Adenosine- versus ATP-induced Ca²⁺ release in cultured astrocytes. Experiments were performed in presence of extracellular Ca²⁺. (A) Minimal model: Adenosine evokes IP₃-iCR (IP₃, blue). Ca²⁺ oscillations are induced by IP₃-iCR. Ca²⁺ release and Ca²⁺ entry are in balance. Theoretically, Ca²⁺-iCR should contribute to the Ca²⁺ fluxes (indicated in grey).
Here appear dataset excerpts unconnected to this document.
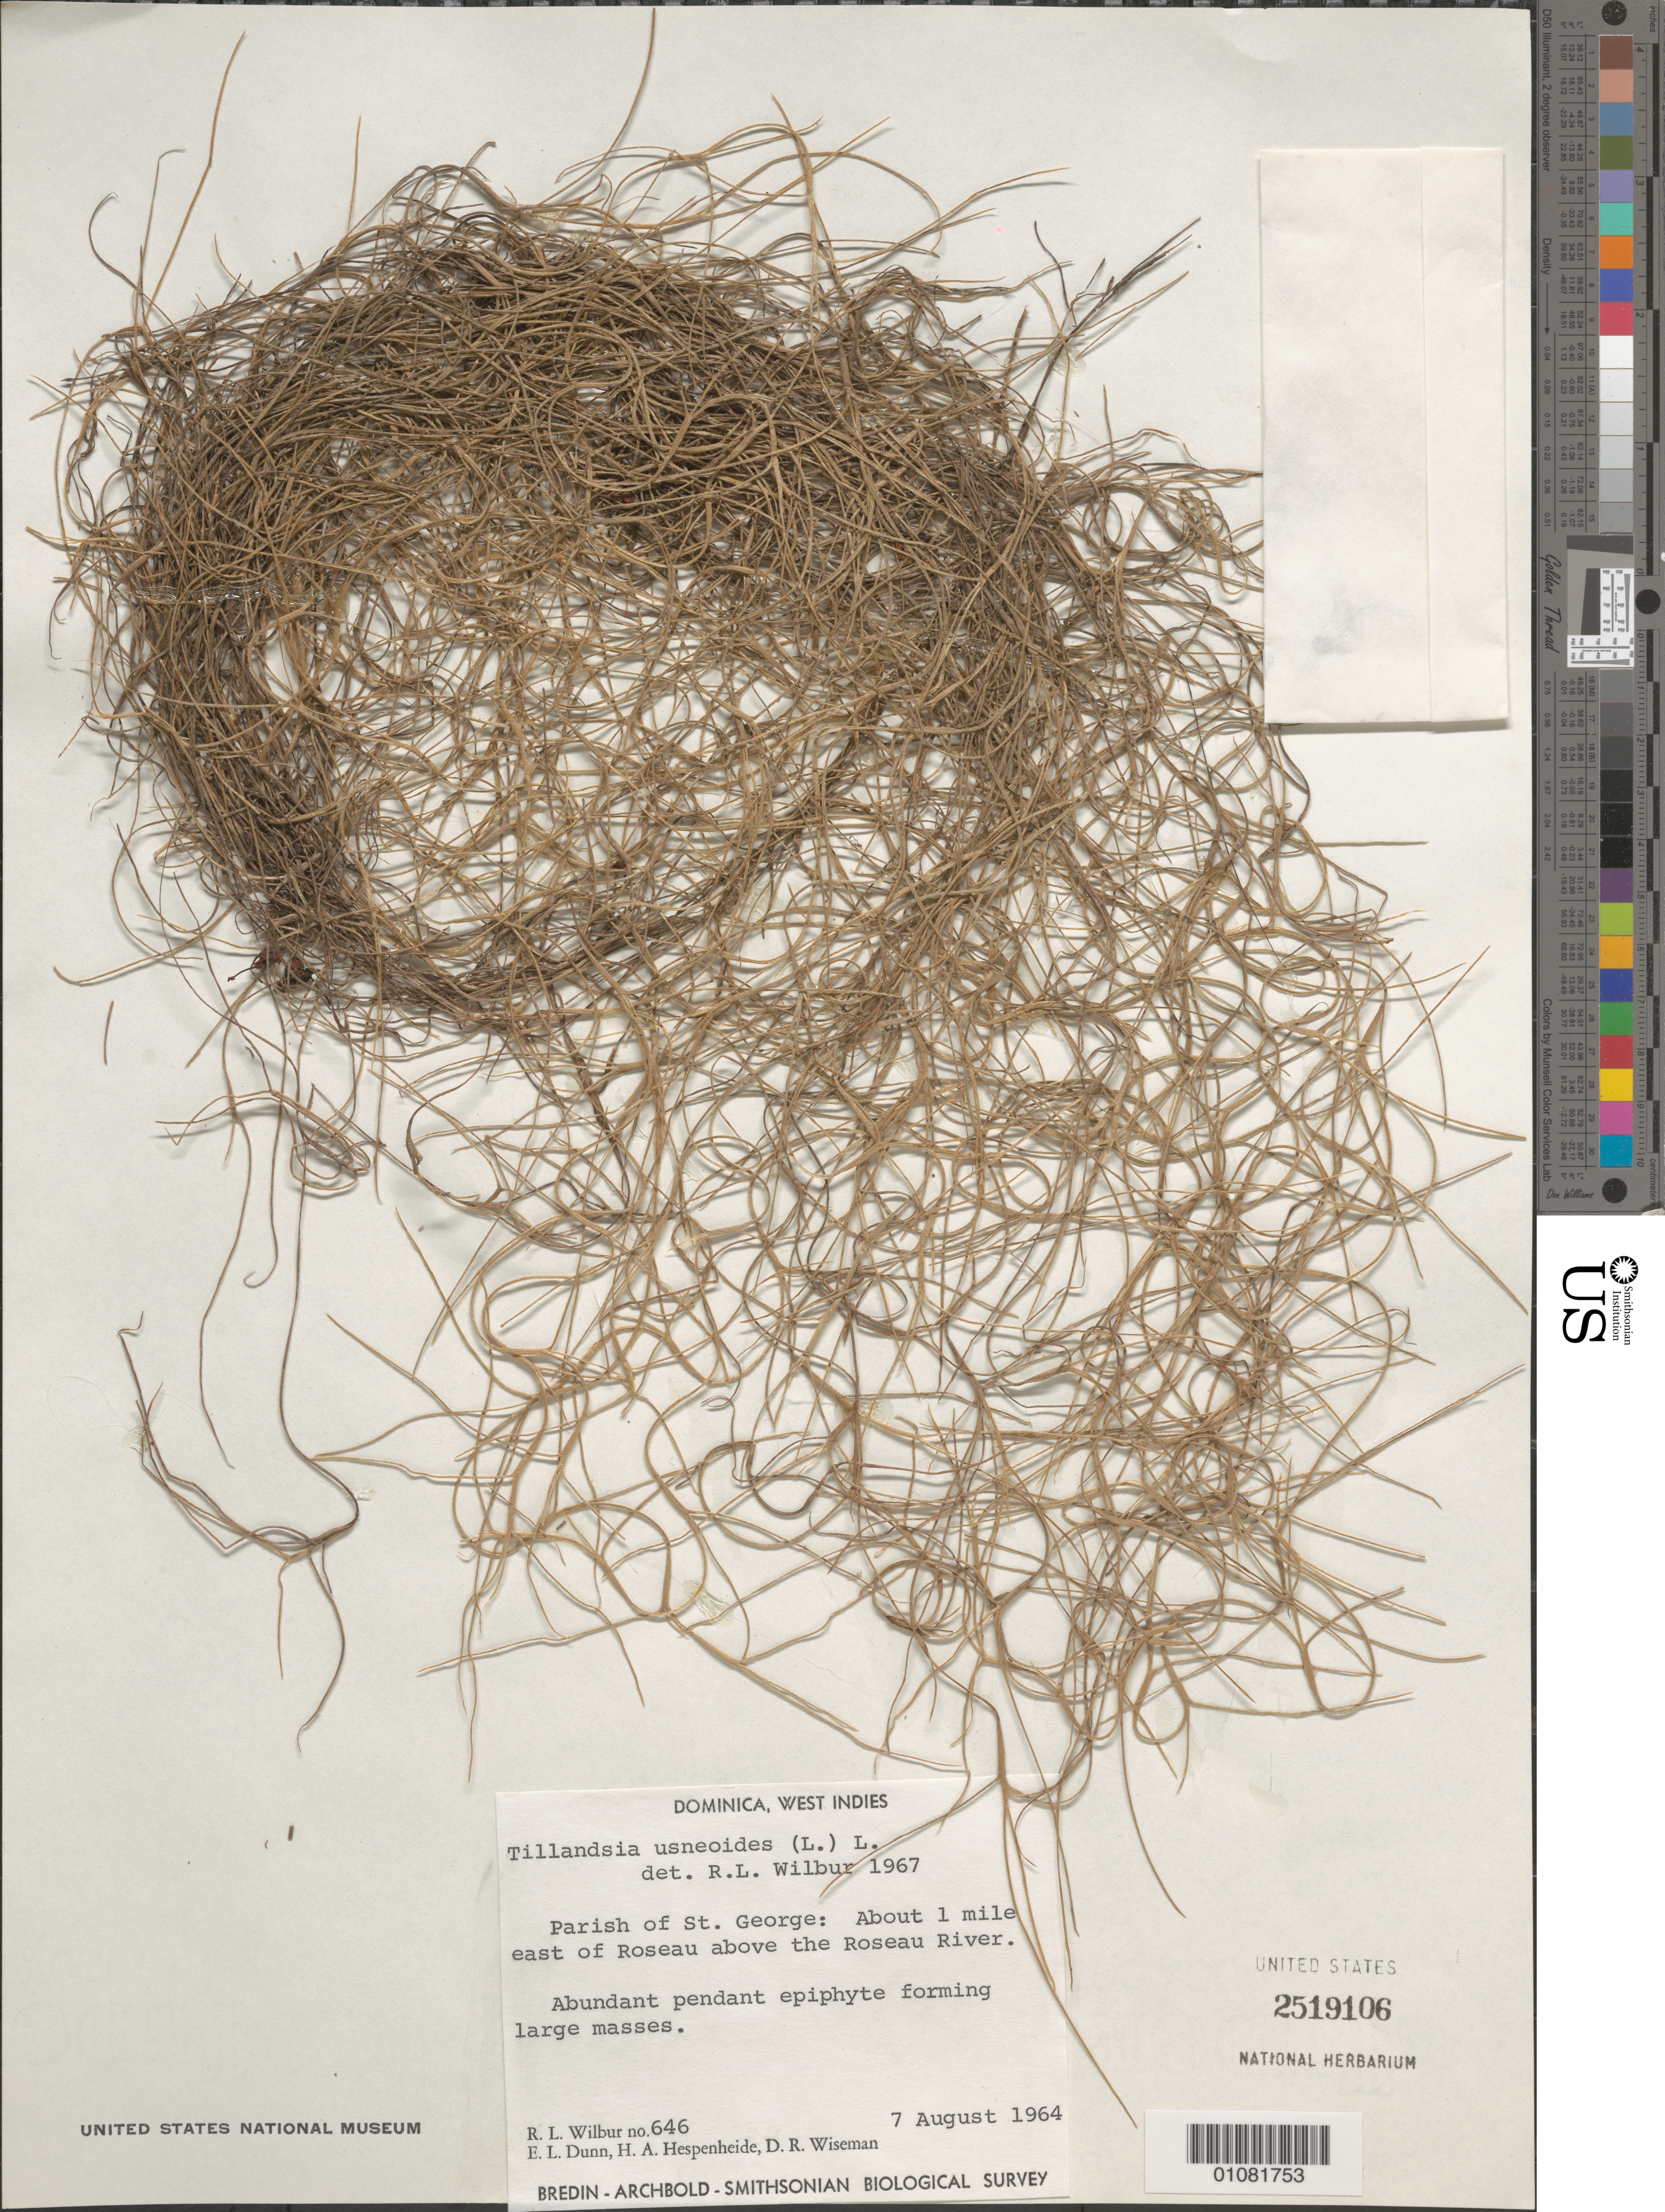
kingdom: Plantae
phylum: Tracheophyta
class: Liliopsida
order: Poales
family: Bromeliaceae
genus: Tillandsia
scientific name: Tillandsia usneoides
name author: (L.) L.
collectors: R. L. Wilbur, E. Dunn, E. Hespenheide & D. R. Wiseman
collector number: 646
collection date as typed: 07 Aug 1964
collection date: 1964-08-07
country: Dominica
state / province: St. George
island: Dominica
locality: About 1 mile E of Roseau above the Roseau River.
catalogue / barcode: US 2519106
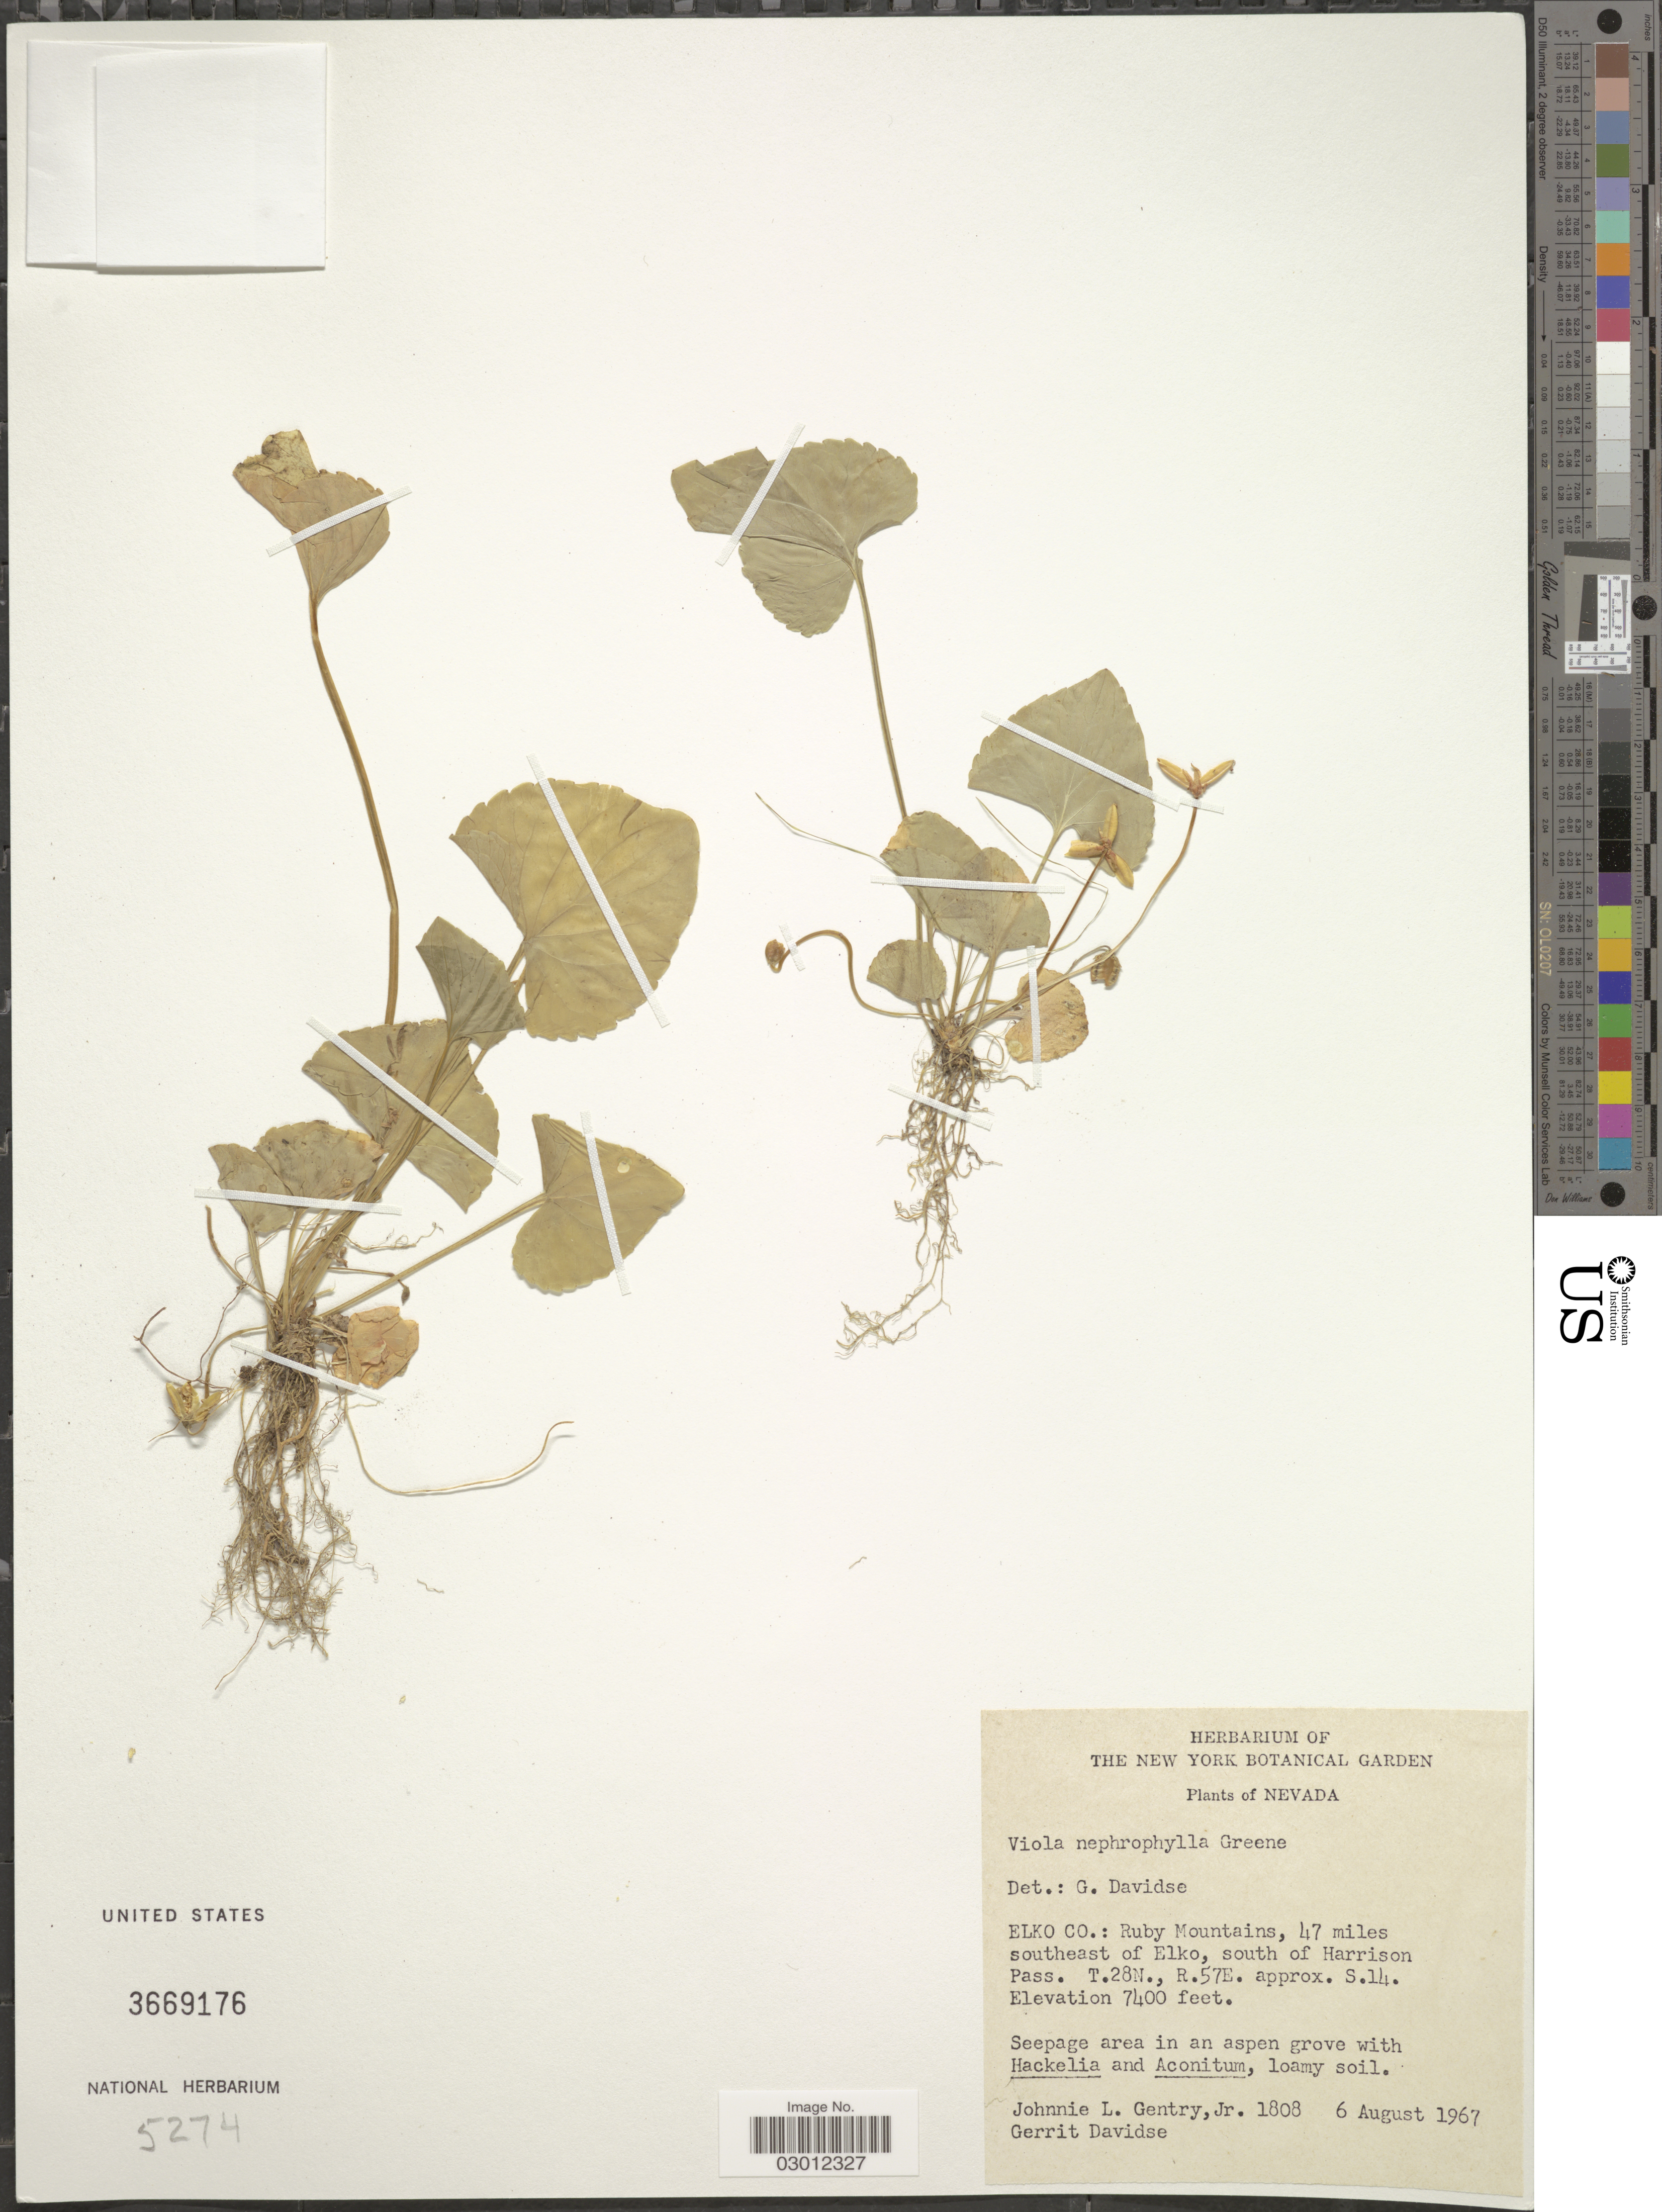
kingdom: Plantae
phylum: Tracheophyta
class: Magnoliopsida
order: Malpighiales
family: Violaceae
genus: Viola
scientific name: Viola nephrophylla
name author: Greene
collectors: J. L. Gentry & G. Davidse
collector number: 1808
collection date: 1967-08-06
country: United States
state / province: Nevada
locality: Elko Co.: Ruby Mountains, 47 miles southeast of Elko, south of Harrison Pass. T. 28N., R.57E. approx. S.14.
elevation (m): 2256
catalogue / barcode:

Lower panel: Oscillatory Ca²⁺ cycle induced by adenosine (10 µM) with cytosolic Ca²⁺ signals (magenta) and ER Ca²⁺ signals (green). (B) Minimal model: ATP binds to P2X and P2Y receptors. Metabotropic P2Y receptors evoke IP₃-iCR (blue). P2X receptors might promote depolarizing Ca²⁺ influx, activation of voltage-gated Ca²⁺ channels and ER Ca²⁺ release through Ca²⁺-iCR (cyan). Lower panel: In response to ATP, the cytosolic Ca²⁺ increases while the ER Ca²⁺ decreases. Ca²⁺ entry is induced and creates a signal shoulder in the cytosol. The ER is not refilled during the Ca²⁺ entry shoulder. [Modified according to (Schulte et al., 2022)].